AERO: Entropy-Guided Framework for Private LLM Inference
Nandan Kumar Jha, Brandon Reagen
TL;DR
AERO addresses the challenge of private LLM inference by reducing costly nonlinearities through an entropy-guided framework. It combines an inference-time LayerNorm substitute with an adaptive, per-head entropy regularizer that uses learnable thresholds and a tolerance margin to prevent entropic overload while preserving head diversity. Empirical results show substantial communication and latency savings (≈3.4× and 1.4×, respectively) with no degradation in perplexity, and improvements up to 6–8% in the most constrained Softmax-only settings. This approach provides practical gains for privacy-preserving inference and offers a principled design path for scalable, normalization-free LLM architectures.
Abstract
Privacy-preserving computation enables language model inference directly on encrypted data yet suffers from prohibitive latency and communication overheads, primarily due to nonlinear functions.
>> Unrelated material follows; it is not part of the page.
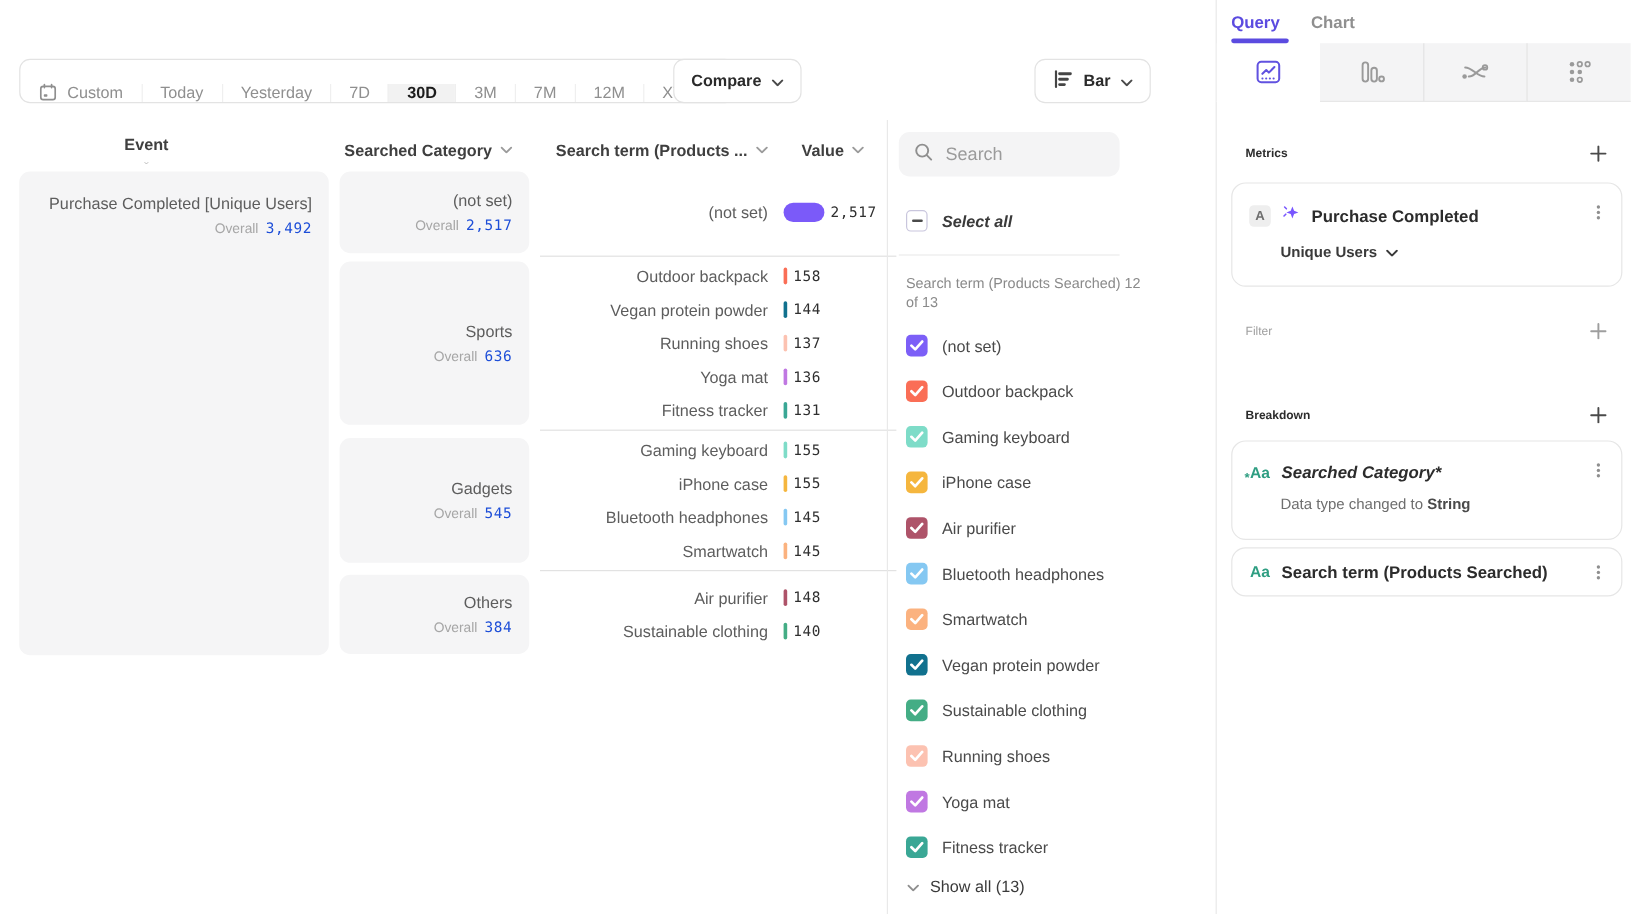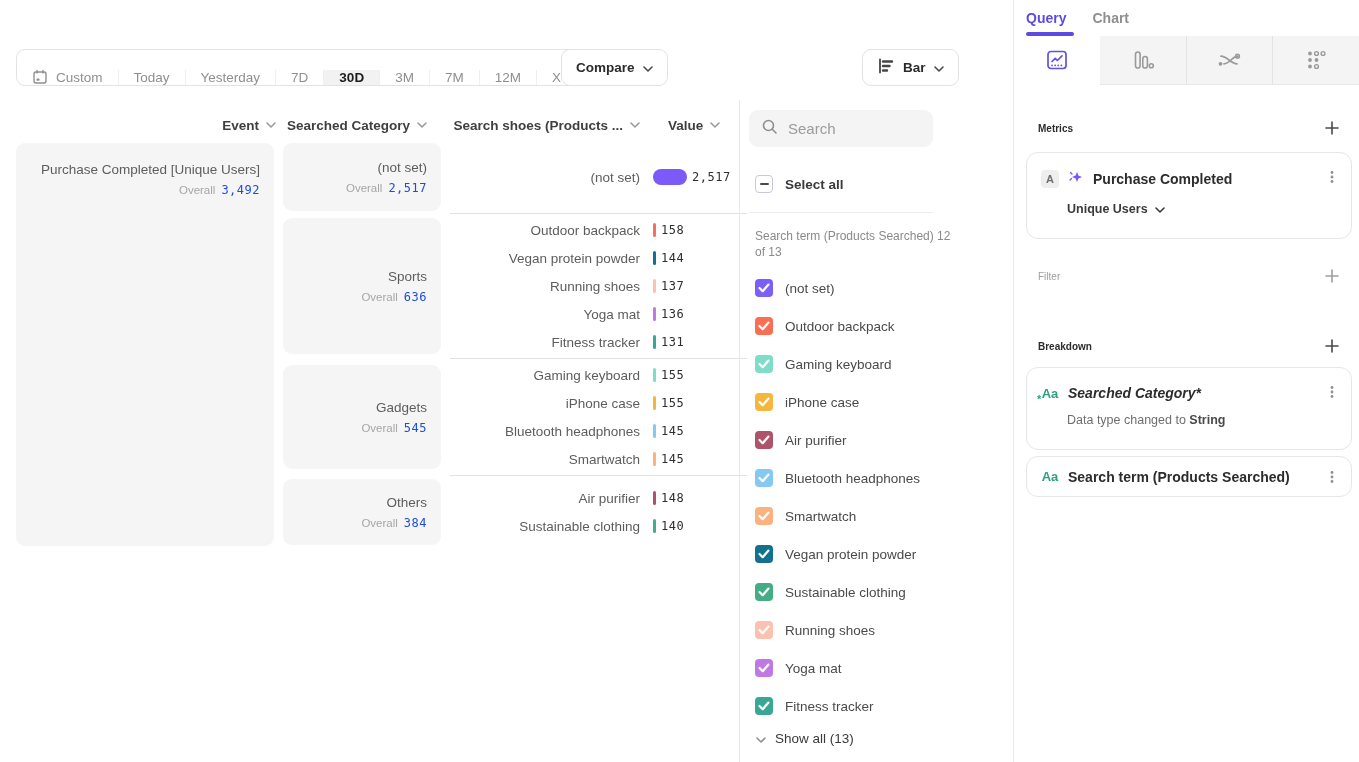"Event" #head-event { flex-direction: none -> column; left: 32px -> 0 }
Removing nonlinearities, however, can trigger one of two failure modes restricting the potential for nonlinearity removal: entropy collapse in deeper layers, which destabilizes training, and entropic overload in early layers, causing under-utilization of attention heads. To address these challenges, we introduce AERO, an entropy-guided framework to strategically eliminates costly nonlinear operations from transformer architectures, which employs an adaptive recalibration through a head-wise entropy regularizer with learnable per-head strengths, enabling each head to adjust its entropy level while penalizing extreme entropies and fostering functional diversity through a tolerance margin. Experiments show AERO can save 3.4$\times$ communication and 1.4$\times$ latency, without any performance penalty.